# River's 3rd month of Training (9 months old)



## Loisiana (Jul 29, 2009)

Very cute! You've done a lot in a short amount of time.

LOL, when Flip heard the come in whistle he came over


----------



## Packleader (Nov 27, 2007)

That is totally awesome! What a great job you've done in just 3 months.


----------



## Laurie (Sep 20, 2009)

Wow.....very impressive!!!!! He's a beautiful puppy......


----------



## GoldenSail (Dec 30, 2008)

River is a smart boy!


----------



## Lilliam (Apr 28, 2010)

WOW!!!!! Amazing number of behaviours in just three months!!!! Do you do film work?


----------



## musicgirl (Jul 26, 2009)

wow! very impressed! you have a very smart dog


----------



## CarolinaCasey (Jun 1, 2007)

You're doing a wonderful job together. Thanks for sharing!


----------



## Golden River of Dreams (Feb 25, 2010)

*River*

Thanks for all the comments! River's training is going well, and he is a great boy!


----------



## Golden River of Dreams (Feb 25, 2010)

Lilliam said:


> WOW!!!!! Amazing number of behaviours in just three months!!!! Do you do film work?

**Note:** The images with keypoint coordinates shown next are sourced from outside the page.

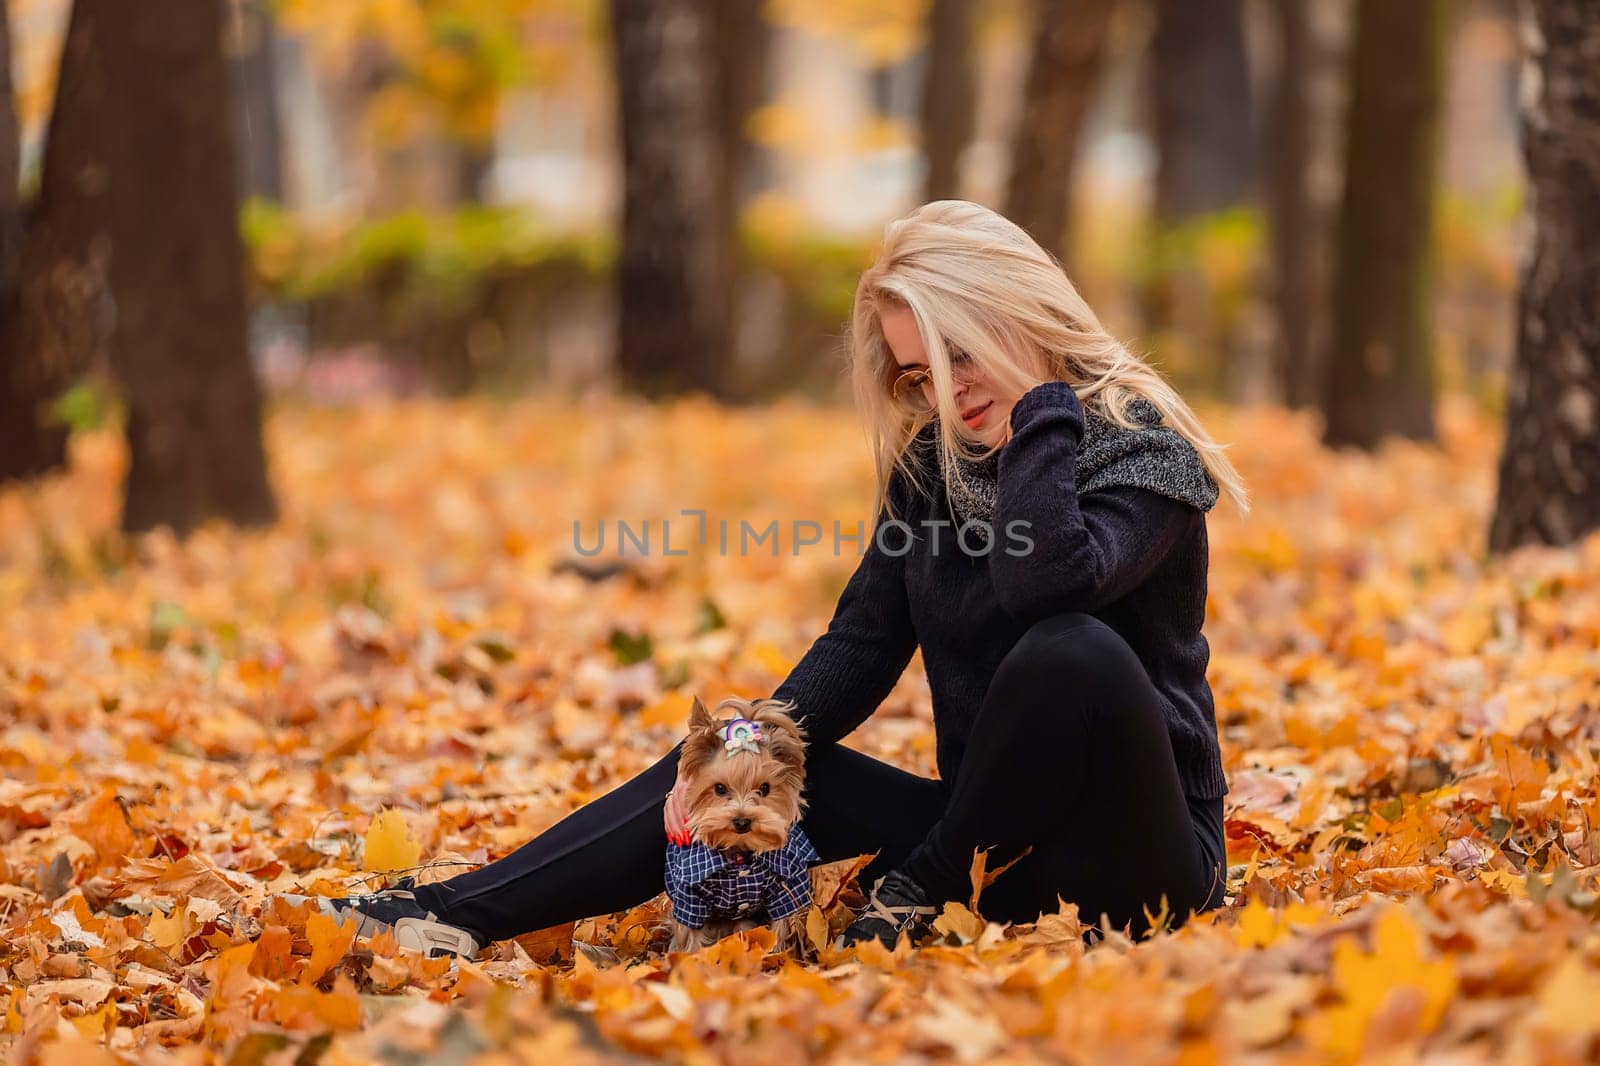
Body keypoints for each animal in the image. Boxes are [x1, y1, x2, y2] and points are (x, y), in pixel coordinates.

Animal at [659, 694, 812, 947]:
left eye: (765, 788)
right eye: (720, 788)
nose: (742, 821)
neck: (739, 853)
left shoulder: (787, 883)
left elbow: (783, 922)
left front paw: (777, 952)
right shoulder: (690, 896)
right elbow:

I do not do any film work. I just make videos of the dogs I train for fun! I work with Service dogs and enjoy teaching tricks!


----------



## Lilliam (Apr 28, 2010)

Amazing work!!! There is a kennel in Southern California, Boone's Animal Actors....or some such name, but the place is Boone's...I know someone who worked for them and your behaviours would be completely at a par with theirs.
Awesome....teach a "struggle" and a "limp" and you're in!!!


***edit***

Found it!
http://www.boonesanimals.com/


----------



## Golden River of Dreams (Feb 25, 2010)

Lilliam said:


> Amazing work!!! There is a kennel in Southern California, Boone's Animal Actors....or some such name, but the place is Boone's...I know someone who worked for them and your behaviours would be completely at a par with theirs.
> Awesome....teach a "struggle" and a "limp" and you're in!!!
> 
> 
> ...


Wow, Thanks so much for the compliment! We greatly appreciate it! River and I are having a blast with training!


----------